Updates on Timely Topics Impacting the Government Contracting Industry from Vice President of Acquisition Policy, Ken Dodds of the Coalition for Government Procurement (www.thecgp.org)
In a recent bid protest, the Government Accountability Office (GAO) had a difficult time determining whether a firm was a Service-Disabled Veteran-Owned small business concern (SDVOSB). The protester represented itself as an SDVOSB with its offer for its Federal Supply Schedule (FSS) contract which was awarded in May of 2019. On January 26, 2023, the procuring agency issued a Request for Quote (RFQ) to award a Blanket Purchase Agreement (BPA) under the FSS. The agency issued the RFQ to firms identified as SDVOSBs on the relevant FSS and identified the RFQ as an SDVOSB set-aside but did not request size recertification in connection with the RFQ. On February 1, 2023, the protester submitted its quote. On June 28, 2023, the protester was acquired by a non-SDVOSB. The protester was the incumbent on a BPA and informed the procuring agency that it was no longer an SDVOSB. On August 28, 2023, the procuring agency awarded the BPA to another offeror. The procuring agency argued the protester was not an interested party to challenge the award because the protester was not an SDVOSB and was not eligible for award.

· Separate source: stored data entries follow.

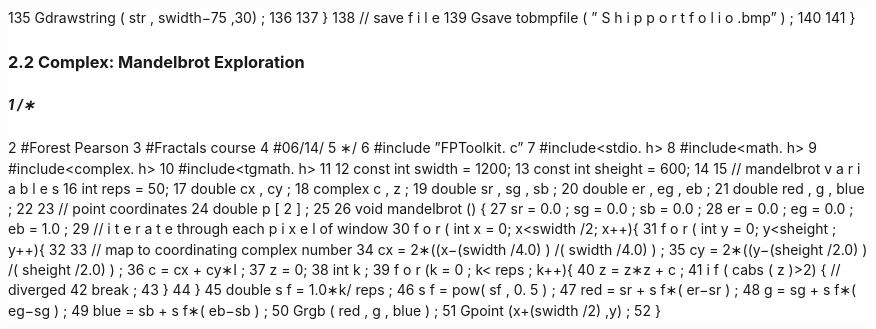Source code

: 135 Gdrawstring ( str , swidth−75 ,30) ;
136
137 }
138 // save f i l e
139 Gsave tobmpfile ( ” S h i p p o r t f o l i o .bmp” ) ;
140
141 }


### 2.2 Complex: Mandelbrot Exploration

##### 1 /∗

2 #Forest Pearson
3 #Fractals course
4 #06/14/
5 ∗/
6 #include ”FPToolkit. c”
7 #include<stdio. h>
8 #include<math. h>
9 #include<complex. h>
10 #include<tgmath. h>
11
12 const int swidth = 1200;
13 const int sheight = 600;
14
15 // mandelbrot v a r i a b l e s
16 int reps = 50;
17 double cx , cy ;
18 complex c , z ;
19 double sr , sg , sb ;
20 double er , eg , eb ;
21 double red , g , blue ;
22
23 // point coordinates
24 double p [ 2 ] ;
25
26 void mandelbrot () {
27 sr = 0.0 ; sg = 0.0 ; sb = 0.0 ;
28 er = 0.0 ; eg = 0.0 ; eb = 1.0 ;
29 // i t e r a t e through each p i x e l of window
30 f o r ( int x = 0; x<swidth /2; x++){
31 f o r ( int y = 0; y<sheight ; y++){
32
33 // map to coordinating complex number
34 cx = 2∗((x−(swidth /4.0) ) /( swidth /4.0) ) ;
35 cy = 2∗((y−(sheight /2.0) ) /( sheight /2.0) ) ;
36 c = cx + cy∗I ;
37 z = 0;
38 int k ;
39 f o r (k = 0 ; k< reps ; k++){
40 z = z∗z + c ;
41 i f ( cabs ( z )>2) { // diverged
42 break ;
43 }
44 }
45 double s f = 1.0∗k/ reps ;
46 s f = pow( sf , 0. 5 ) ;
47 red = sr + s f∗( er−sr ) ;
48 g = sg + s f∗( eg−sg ) ;
49 blue = sb + s f∗( eb−sb ) ;
50 Grgb ( red , g , blue ) ;
51 Gpoint (x+(swidth /2) ,y) ;
52 }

In resolving the interested party challenge, GAO noted the Small Business Administration’s (SBA) general rule that size for a contract is determined at the time of offer for the contract. For multiple award contracts (MACs), contracting officers may request size recertifications in connection with orders or BPAs. However, when an order or BPA is set aside under a full and open MAC, size must be determined at the time of offer for the order or BPA, but the FSS is exempt from this provision. SBA’s rules further provide that if there is an acquisition or merger, the contractor must recertify its size status within 30 days, and if the firm is other than small the agency cannot count future dollars awarded to the concern towards its small business goals. In addition, SBA’s rules at the time the RFQ was issued provided that If the merger or acquisition occurred within 180 days of the offer but prior to award, the firm was not eligible for award of the “contract.”

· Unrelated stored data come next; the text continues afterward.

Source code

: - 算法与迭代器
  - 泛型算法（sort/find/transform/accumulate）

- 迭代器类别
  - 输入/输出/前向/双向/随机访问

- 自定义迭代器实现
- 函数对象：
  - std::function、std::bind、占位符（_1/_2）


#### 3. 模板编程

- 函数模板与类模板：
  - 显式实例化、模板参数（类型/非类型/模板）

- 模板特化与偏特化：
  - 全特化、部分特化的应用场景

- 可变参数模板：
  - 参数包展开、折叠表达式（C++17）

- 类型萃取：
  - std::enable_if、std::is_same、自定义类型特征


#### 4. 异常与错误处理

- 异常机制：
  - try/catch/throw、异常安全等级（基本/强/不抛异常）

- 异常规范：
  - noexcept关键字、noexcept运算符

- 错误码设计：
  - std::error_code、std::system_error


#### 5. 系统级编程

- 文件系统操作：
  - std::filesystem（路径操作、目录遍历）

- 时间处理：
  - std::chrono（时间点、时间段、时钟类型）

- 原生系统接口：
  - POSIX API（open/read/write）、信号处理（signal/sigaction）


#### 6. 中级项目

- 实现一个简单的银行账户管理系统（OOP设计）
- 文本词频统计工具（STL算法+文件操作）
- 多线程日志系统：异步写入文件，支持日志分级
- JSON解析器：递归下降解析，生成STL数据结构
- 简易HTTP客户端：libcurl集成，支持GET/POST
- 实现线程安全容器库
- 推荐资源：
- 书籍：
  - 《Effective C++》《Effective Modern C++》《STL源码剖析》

The procuring agency argued that because the acquisition occurred within 180 days of the offer or quote for the BPA, the protester was required to recertify and was ineligible for award. The protester contended that the requirement to recertify after offer but prior to award applied to contracts, not orders or BPAs under those contracts.

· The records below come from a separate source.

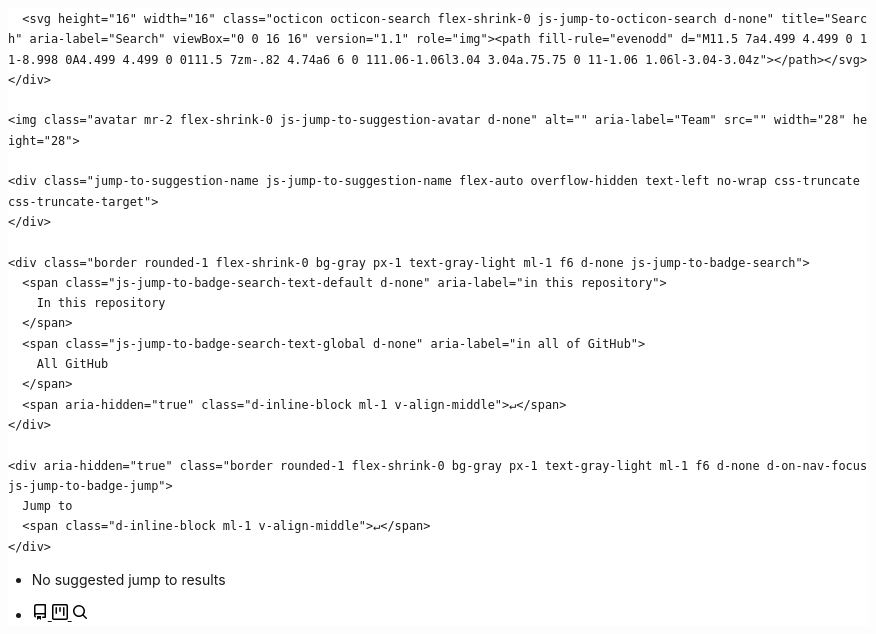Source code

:       <svg height="16" width="16" class="octicon octicon-search flex-shrink-0 js-jump-to-octicon-search d-none" title="Search" aria-label="Search" viewBox="0 0 16 16" version="1.1" role="img"><path fill-rule="evenodd" d="M11.5 7a4.499 4.499 0 11-8.998 0A4.499 4.499 0 0111.5 7zm-.82 4.74a6 6 0 111.06-1.06l3.04 3.04a.75.75 0 11-1.06 1.06l-3.04-3.04z"></path></svg>
    </div>

    <img class="avatar mr-2 flex-shrink-0 js-jump-to-suggestion-avatar d-none" alt="" aria-label="Team" src="" width="28" height="28">

    <div class="jump-to-suggestion-name js-jump-to-suggestion-name flex-auto overflow-hidden text-left no-wrap css-truncate css-truncate-target">
    </div>

    <div class="border rounded-1 flex-shrink-0 bg-gray px-1 text-gray-light ml-1 f6 d-none js-jump-to-badge-search">
      <span class="js-jump-to-badge-search-text-default d-none" aria-label="in this repository">
        In this repository
      </span>
      <span class="js-jump-to-badge-search-text-global d-none" aria-label="in all of GitHub">
        All GitHub
      </span>
      <span aria-hidden="true" class="d-inline-block ml-1 v-align-middle">↵</span>
    </div>

    <div aria-hidden="true" class="border rounded-1 flex-shrink-0 bg-gray px-1 text-gray-light ml-1 f6 d-none d-on-nav-focus js-jump-to-badge-jump">
      Jump to
      <span class="d-inline-block ml-1 v-align-middle">↵</span>
    </div>
  </a>
</li>

</ul>

<ul class="d-none js-jump-to-no-results-template-container">
  <li class="d-flex flex-justify-center flex-items-center f5 d-none js-jump-to-suggestion p-2">
    <span class="text-gray">No suggested jump to results</span>
  </li>
</ul>

<ul id="jump-to-results" role="listbox" class="p-0 m-0 js-navigation-container jump-to-suggestions-results-container js-jump-to-suggestions-results-container">
  

<li class="d-flex flex-justify-start flex-items-center p-0 f5 navigation-item js-navigation-item js-jump-to-scoped-search d-none" role="option">
  <a tabindex="-1" class="no-underline d-flex flex-auto flex-items-center jump-to-suggestions-path js-jump-to-suggestion-path js-navigation-open p-2" href="">
    <div class="jump-to-octicon js-jump-to-octicon flex-shrink-0 mr-2 text-center d-none">
      <svg height="16" width="16" class="octicon octicon-repo flex-shrink-0 js-jump-to-octicon-repo d-none" title="Repository" aria-label="Repository" viewBox="0 0 16 16" version="1.1" role="img"><path fill-rule="evenodd" d="M2 2.5A2.5 2.5 0 014.5 0h8.75a.75.75 0 01.75.75v12.5a.75.75 0 01-.75.75h-2.5a.75.75 0 110-1.5h1.75v-2h-8a1 1 0 00-.714 1.7.75.75 0 01-1.072 1.05A2.495 2.495 0 012 11.5v-9zm10.5-1V9h-8c-.356 0-.694.074-1 .208V2.5a1 1 0 011-1h8zM5 12.25v3.25a.25.25 0 00.4.2l1.45-1.087a.25.25 0 01.3 0L8.6 15.7a.25.25 0 00.4-.2v-3.25a.25.25 0 00-.25-.25h-3.5a.25.25 0 00-.25.25z"></path></svg>
      <svg height="16" width="16" class="octicon octicon-project flex-shrink-0 js-jump-to-octicon-project d-none" title="Project" aria-label="Project" viewBox="0 0 16 16" version="1.1" role="img"><path fill-rule="evenodd" d="M1.75 0A1.75 1.75 0 000 1.75v12.5C0 15.216.784 16 1.75 16h12.5A1.75 1.75 0 0016 14.25V1.75A1.75 1.75 0 0014.25 0H1.75zM1.5 1.75a.25.25 0 01.25-.25h12.5a.25.25 0 01.25.25v12.5a.25.25 0 01-.25.25H1.75a.25.25 0 01-.25-.25V1.75zM11.75 3a.75.75 0 00-.75.75v7.5a.75.75 0 001.5 0v-7.5a.75.75 0 00-.75-.75zm-8.25.75a.75.75 0 011.5 0v5.5a.75.75 0 01-1.5 0v-5.5zM8 3a.75.75 0 00-.75.75v3.5a.75.75 0 001.5 0v-3.5A.75.75 0 008 3z"></path></svg>
      <svg height="16" width="16" class="octicon octicon-search flex-shrink-0 js-jump-to-octicon-search d-none" title="Search" aria-label="Search" viewBox="0 0 16 16" version="1.1" role="img"><path fill-rule="evenodd" d="M11.5 7a4.499 4.499 0 11-8.998 0A4.499 4.499 0 0111.5 7zm-.82 4.74a6 6 0 111.06-1.06l3.04 3.04a.75.75 0 11-1.06 1.06l-3.04-3.04z"></path></svg>
    </div>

GAO agreed with the protester. SBA’s rules expressly exempt the FSS from the requirement to recertify size in connection with a set-aside order or BPA. In addition, SBA Office of Hearings and Appeals (OHA) caselaw indicated that a merger or acquisition triggering recertification at the FSS contract level did not trigger a requirement for recertification for pending orders or BPAs, when the solicitation for the order or BPA did not request size recertification.
Epilogue: In the GAO protest, SBA sided with the procuring agency and argued that the recertification requirement applied, and the protester was ineligible for award. On April 27, 2023, SBA issued a final rule effective May 30, 2023, to include the terms “order” and “agreement” in its rule providing that a firm is not eligible for award if a merger or acquisition occurs within 180 days of offer but prior to award. The change was not discussed in the preamble to the proposed or final rule. While this rule concerning eligibility for award will apply to set-aside orders under non-FSS full and open MACs, It does not appear that an unsuccessful offeror could file a timely size protest on this issue in connection with an FSS order or BPA where the contracting officer did not request size recertifications with the offer or quote. However, SBA or a contracting officer may file a size protest at any time, so OHA may ultimately have to address the issue.